Phillies Bullpen Falters

Kyle Kendrick held a dangerous Atlanta Braves lineup in check through eight innings, but the Phillies’ bullpen could not successfully hold the Braves to two or fewer runs with three outs to go. Ryan Madson forked over three runs on a two-out, two-run home run by the seemingly-impotent Troy Glaus and a game-tying bomb to center field by Jason Heyward. Jose Contreras would make it a quick extra-innings affair by serving a game-winning home run to the also seemingly-impotent Nate McLouth.

The graph to your right says it all. Kendrick gave the Phillies a death grip on the game after eight innings. His sinker was effective all night, helping him escape the rare jam and otherwise ending innings very quickly compared to Braves’ starter Tommy Hanson.

Hanson left after four and two-thirds innings having thrown 102 pitches. Kendrick, meanwhile, threw 109 in eight innings of work. Of the 24 outs, 16 of them came via ground ball. He allowed only four hits and just one extra-base hit. Like Hamels on Sunday against the Florida Marlins, Kendrick certainly pitched well enough for a win but the bullpen did him no favors.

Ryan Madson started off the ninth inning in fine fashion, inducing a ground ball out from Martin Prado. However, he could not find the strike zone against Chipper Jones, who walked. Brian McCann flied out and it appeared to be a relatively easy inning. But Madson left a fastball over the plate to Troy Glaus, who entered the game with an AVG/OBP/SLG line of .195/.283/.268 and was 0-for-3 with a GIDP and 4 LOB. Glaus got a hold of it for his second home run of the season.

Collection entries
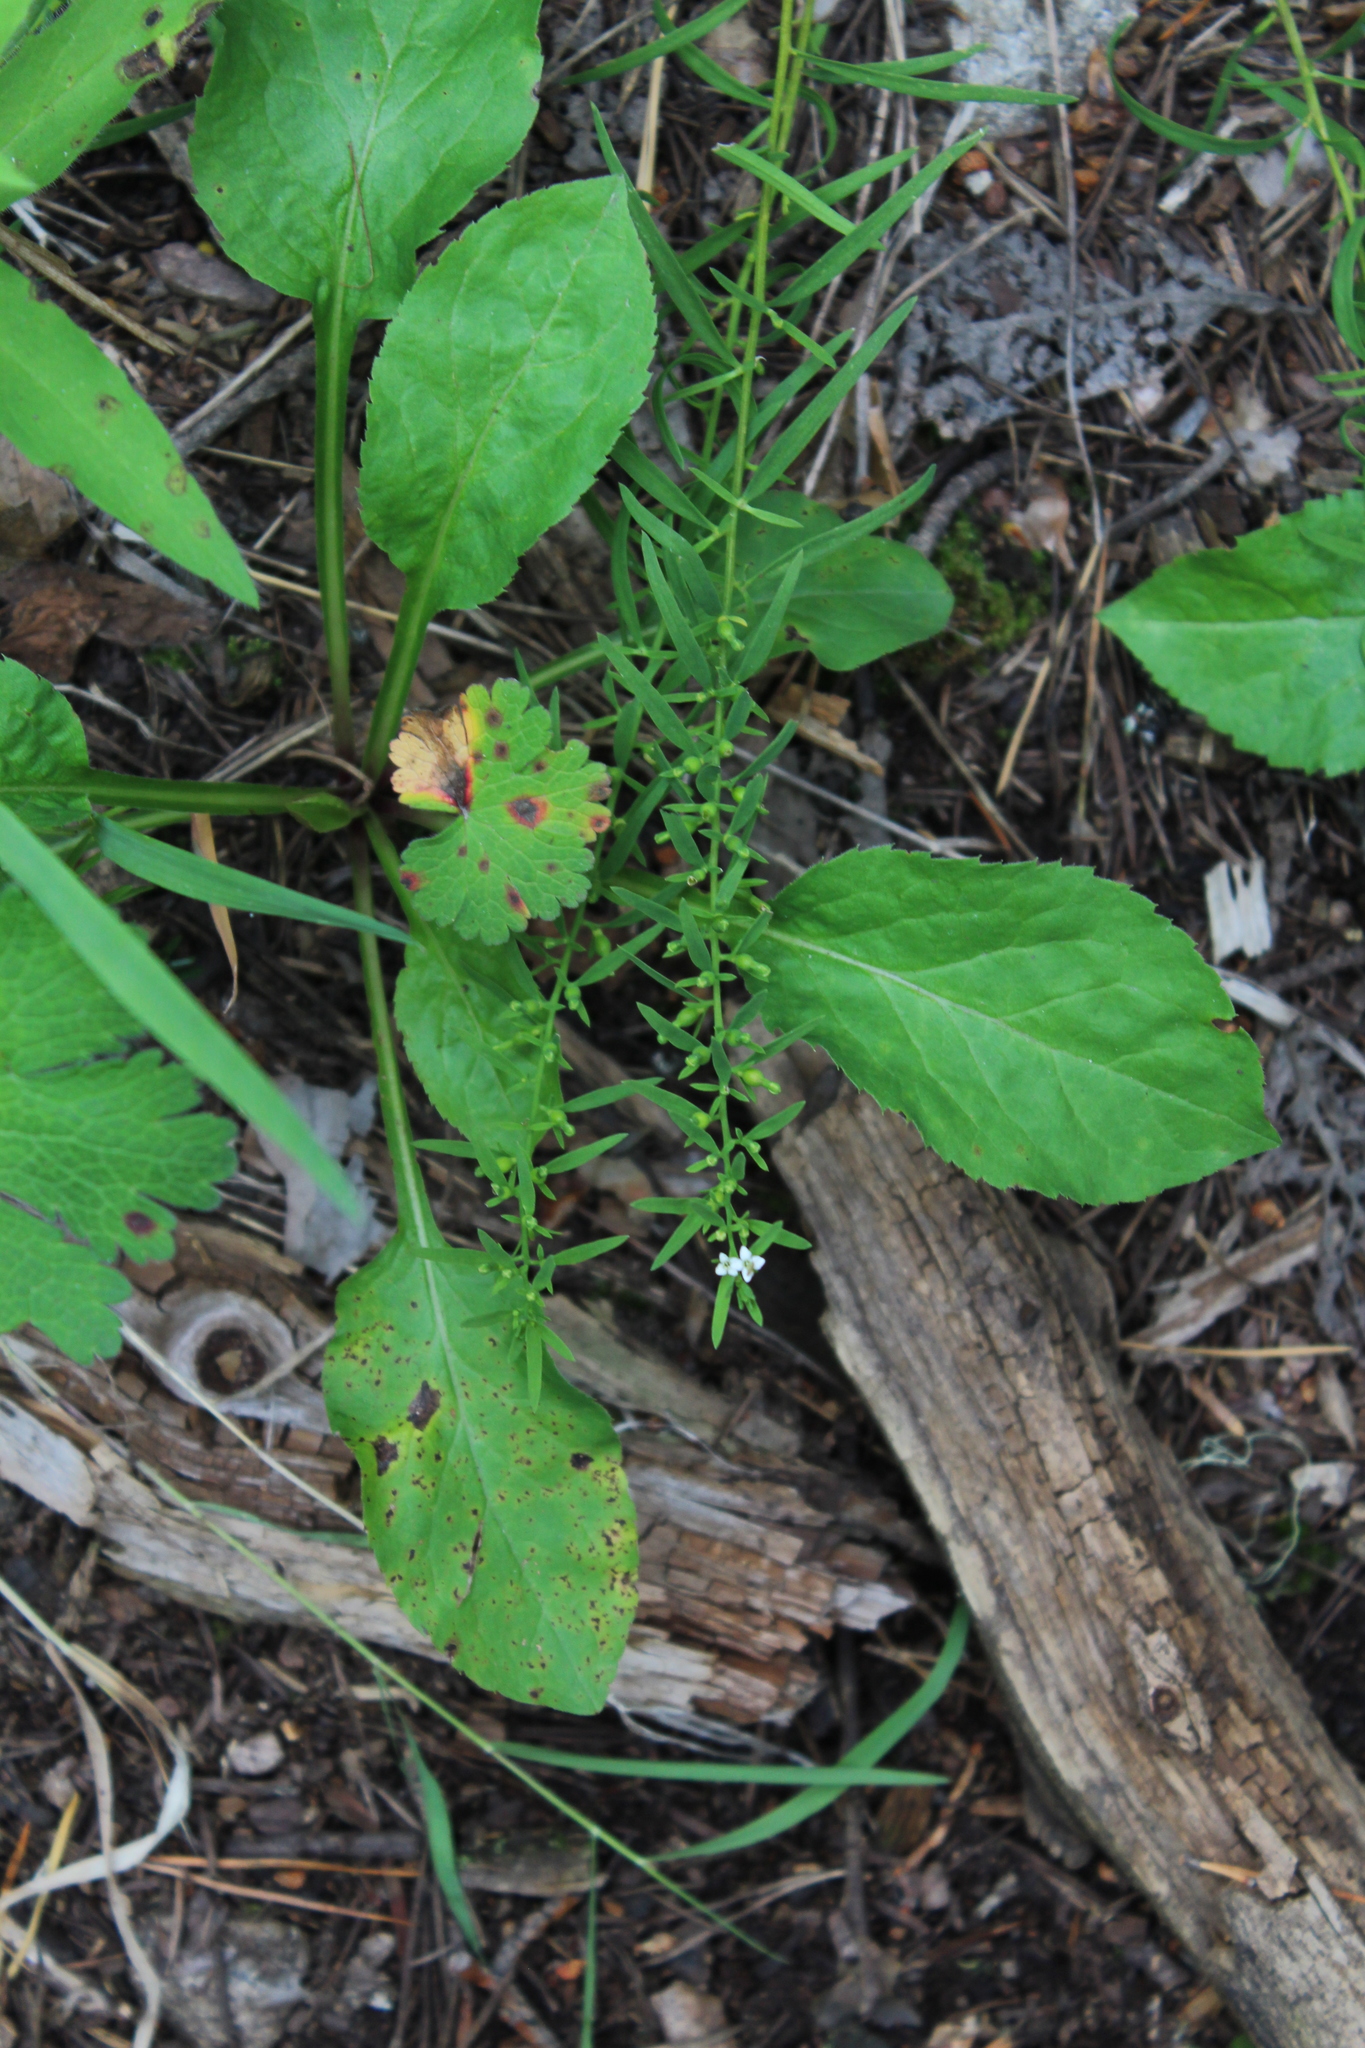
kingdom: Plantae
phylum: Tracheophyta
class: Magnoliopsida
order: Santalales
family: Thesiaceae
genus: Thesium
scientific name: Thesium alpinum
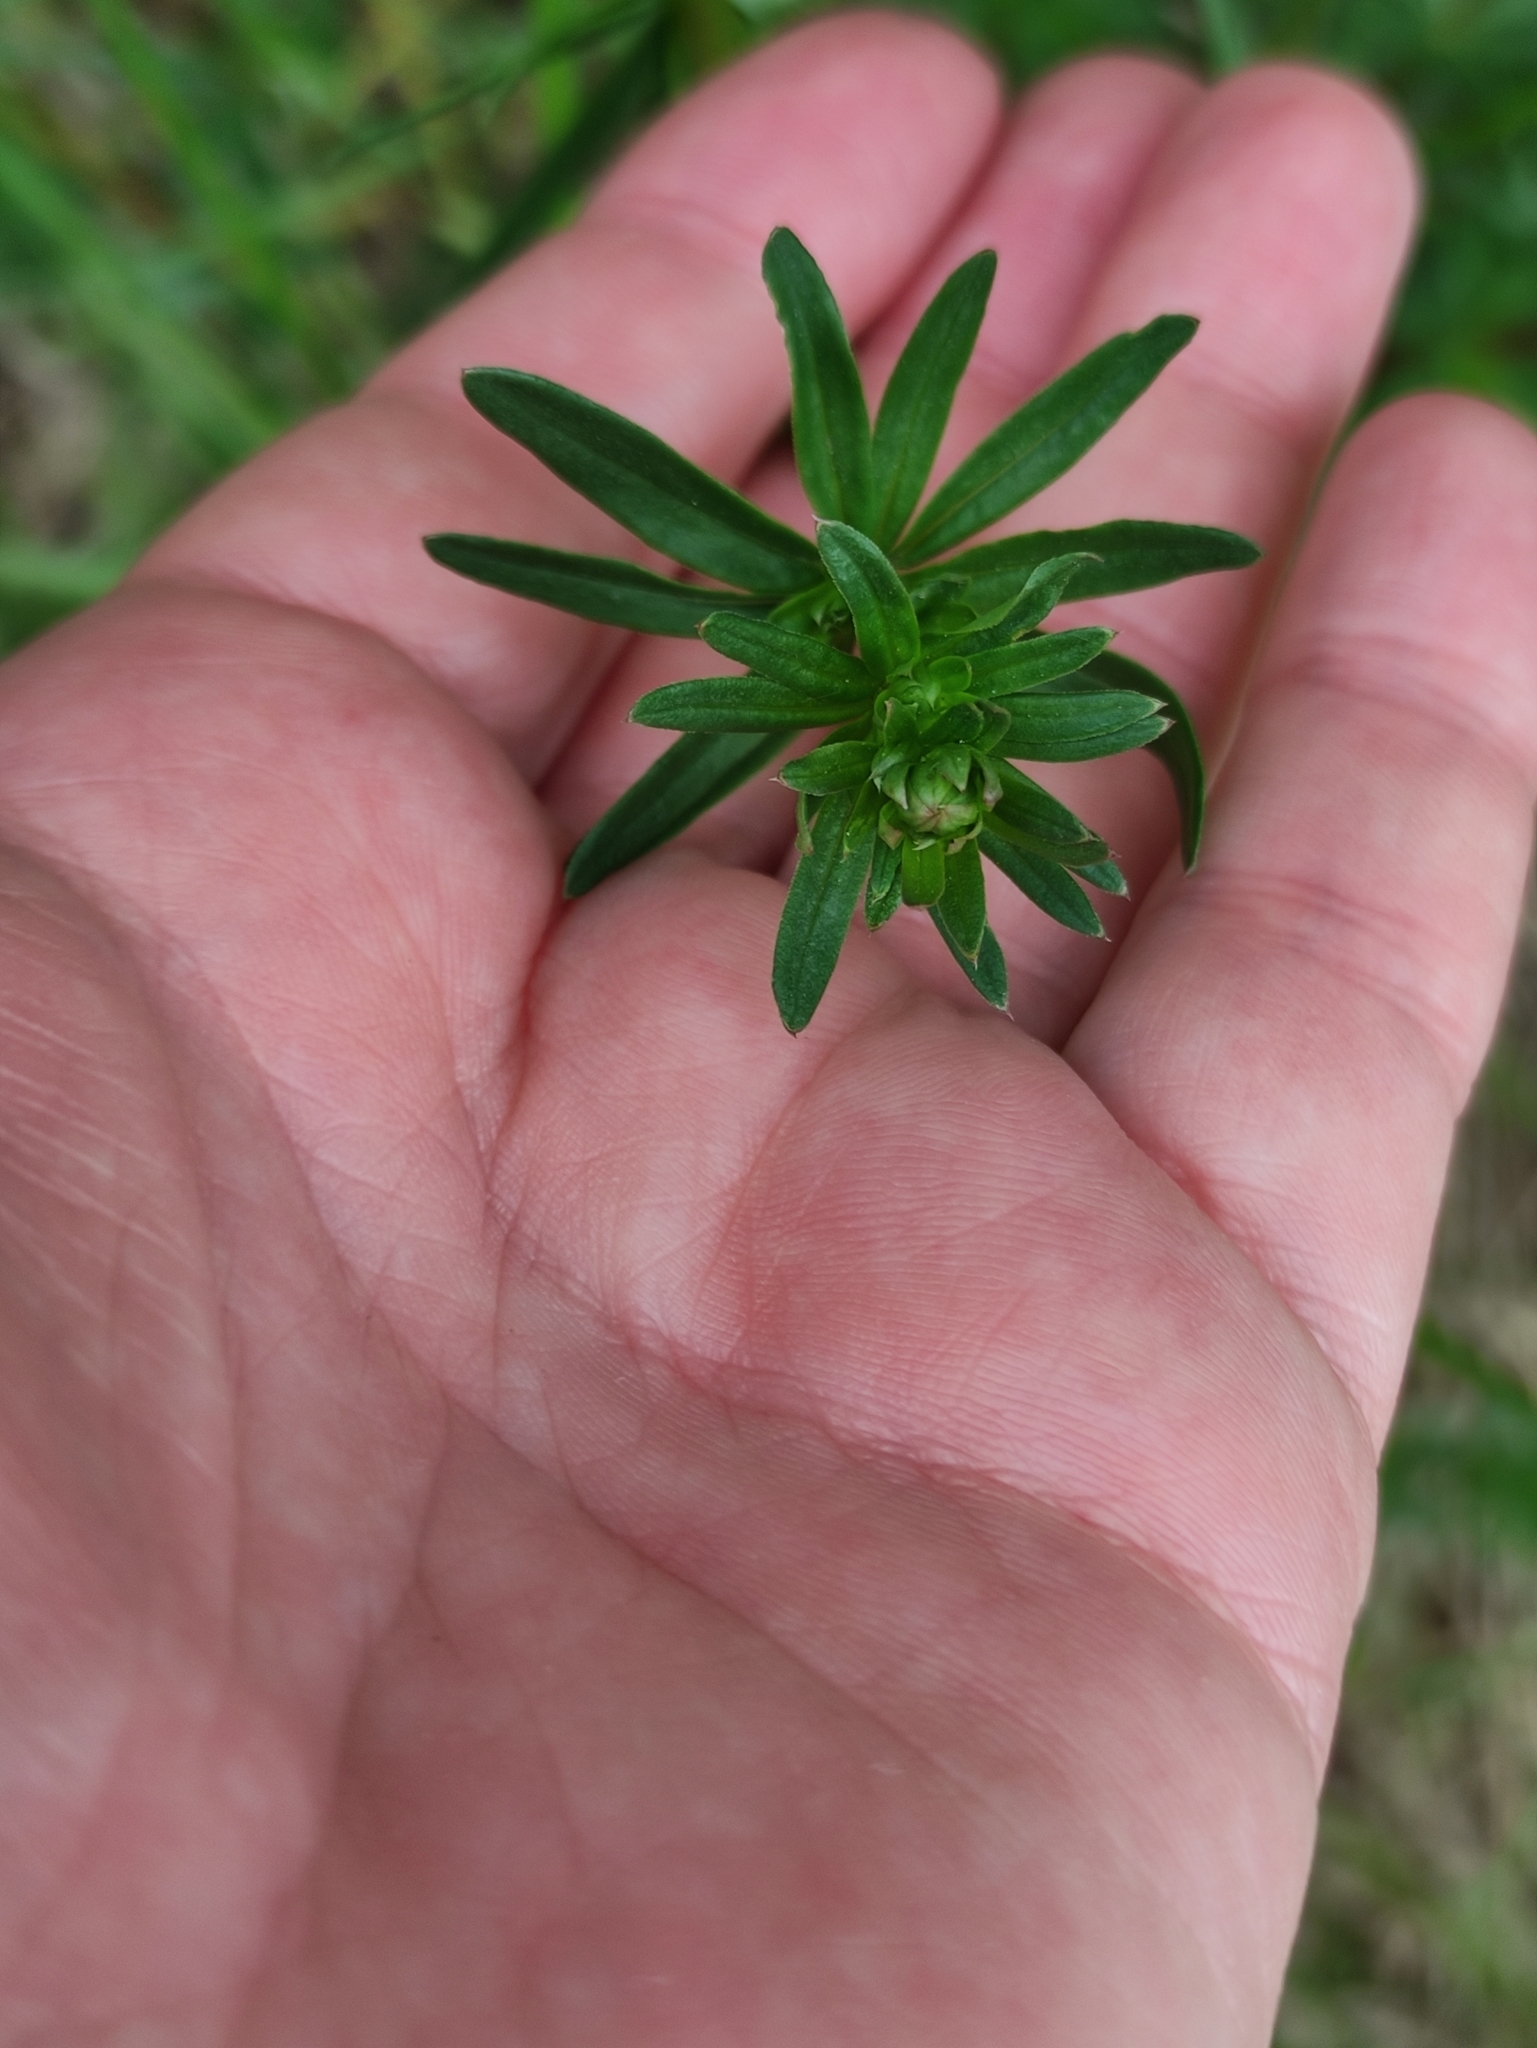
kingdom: Plantae
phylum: Tracheophyta
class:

Tasks
1. In the baseball recap, how many pitches did Tommy Hanson throw before leaving the game?
2. Reproduce the baseball recap's wording from "Kyle Kendrick held" to "starter Tommy Hanson.".

Solutions for each task
1. 102 pitches.

2.
Kyle Kendrick held a dangerous Atlanta Braves lineup in check through eight innings, but the Phillies’ bullpen could not successfully hold the Braves to two or fewer runs with three outs to go. Ryan Madson forked over three runs on a two-out, two-run home run by the seemingly-impotent Troy Glaus and a game-tying bomb to center field by Jason Heyward. Jose Contreras would make it a quick extra-innings affair by serving a game-winning home run to the also seemingly-impotent Nate McLouth.

The graph to your right says it all. Kendrick gave the Phillies a death grip on the game after eight innings. His sinker was effective all night, helping him escape the rare jam and otherwise ending innings very quickly compared to Braves’ starter Tommy Hanson.